Nvidia Aktie: 500 Milliarden Dollar mit sechs Finanzhäusern

Nvidia bündelt mit sechs Finanzriesen Kräfte, um über 500 Mrd. Dollar für KI-Infrastruktur zu mobilisieren. Quartalszahlen am 26. August im Fokus.

Die Kernpunkte:
  • Kapitalspritze von über 500 Mrd. Dollar
  • Sechs Finanzpartner für KI-Ausbau
  • Quartalsbericht am 26. August erwartet
  • Aktie notiert acht Prozent unter Rekordhoch

Nvidia sucht sich neue Verbündete, um den eigenen Wachstumskurs zu finanzieren. Der Chipkonzern hat mit sechs großen Finanzhäusern Absichtserklärungen unterzeichnet, um Finanzierungsplattformen für seine Kunden aufzubauen. Ziel ist es, mehr als 500 Milliarden Dollar an Drittkapital zu mobilisieren, damit Hyperscaler, führende KI-Labore und Unternehmen Rechenzentren errichten und Nvidia-Hardware kaufen können.

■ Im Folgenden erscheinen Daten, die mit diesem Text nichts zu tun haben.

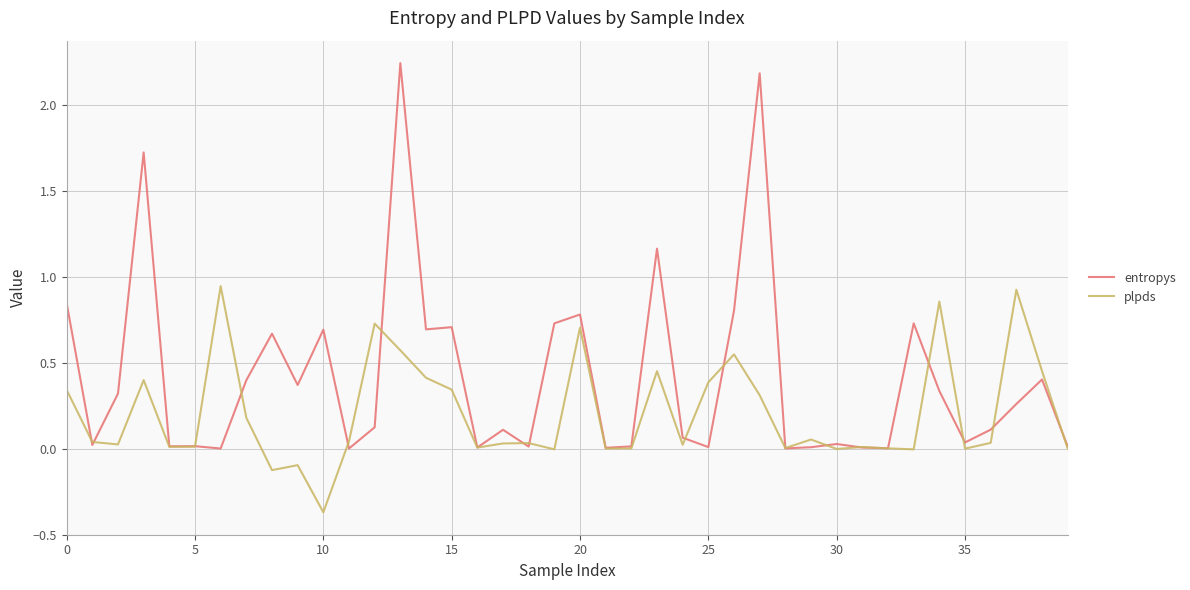

List the series in order of their overall mean, highest first.

entropys, plpds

Sechs Schwergewichte an Bord

Zu den Partnern zählen Apollo Global Management, Blackstone, BlackRock, Brookfield Asset Management, Goldman Sachs und KKR. Die Vereinbarung zeigt, wie sehr der Ausbau von KI-Infrastruktur inzwischen auf externes Kapital angewiesen ist.

Nvidia selbst hat in den vergangenen Monaten wiederholt Finanzierungszusagen für Rechenzentrumsprojekte seiner Kunden gemacht, zuletzt in reduzierter Form für ein Rechenzentrum von OpenAI in Ohio, dessen Garantievolumen von ursprünglich 250 Milliarden Dollar auf unter 120 Milliarden Dollar zusammengestrichen wurde.

Die neue Finanzierungsallianz mit den sechs Vermögensverwaltern und Investmentbanken soll diese Last nun auf breitere Schultern verteilen, statt sie allein zu tragen.

Für Anleger ist das ein wichtiges Signal: Nvidia positioniert sich nicht mehr nur als Chiplieferant, sondern als Architekt der Kapitalstruktur hinter dem gesamten KI-Ausbau. Das erhöht die Reichweite des Geschäfts, bindet aber auch das Unternehmen enger an das Wohl und Wehe der Rechenzentrumsbranche.

Blick auf den Quartalsbericht

Die Aufmerksamkeit der Anleger richtet sich nun auf den 26. August. An diesem Mittwoch will Nvidia um 17 Uhr Ostküstenzeit die Zahlen für das zweite Quartal des Geschäftsjahres 2027 vorlegen, das am 26. Juli endete.

Der Bericht wird zeigen, ob der Chiphersteller seine eigene Umsatzprognose von rund 91 Milliarden Dollar erreicht oder übertrifft. Angesichts der milliardenschweren Finanzierungszusagen und Beteiligungen dürfte der Markt genau darauf achten, wie stark sich diese Engagements bereits in den operativen Zahlen niederschlagen.

An der Börse zeigt sich die Aktie zuletzt uneinheitlich. Der Titel schloss am Mittwoch bei 186,20 Euro, ein Minus von 1,9 Prozent gegenüber dem Vortag.

Auf Wochensicht steht ein Rückgang von 4,7 Prozent zu Buche, während sich der Kurs binnen 30 Tagen um 2,4 Prozent verbessert hat. Vom 52-Wochen-Hoch bei 202,50 Euro, erreicht Mitte Mai, trennen die Aktie derzeit acht Prozent.

Einordnung für Anleger

Die neue Finanzierungsplattform unterstreicht, wie zentral Nvidia für die Kapitalallokation der gesamten KI-Industrie geworden ist. Gleichzeitig bleibt die Frage, wie belastbar dieses Konstrukt ist, sollte die Nachfrage nach Rechenzentrumskapazitäten irgendwann nachlassen.

Ein Insider, Vorstandsmitglied Tench Coxe, hat Anfang August 500.000 Aktien im Rahmen eines automatisierten Handelsplans per Schenkung abgegeben und hält über einen Treuhandfonds weiterhin gut 24,6 Millionen Aktien. Der bevorstehende Quartalsbericht dürfte zeigen, ob die operative Substanz mit dem Tempo der Finanzierungszusagen mithält.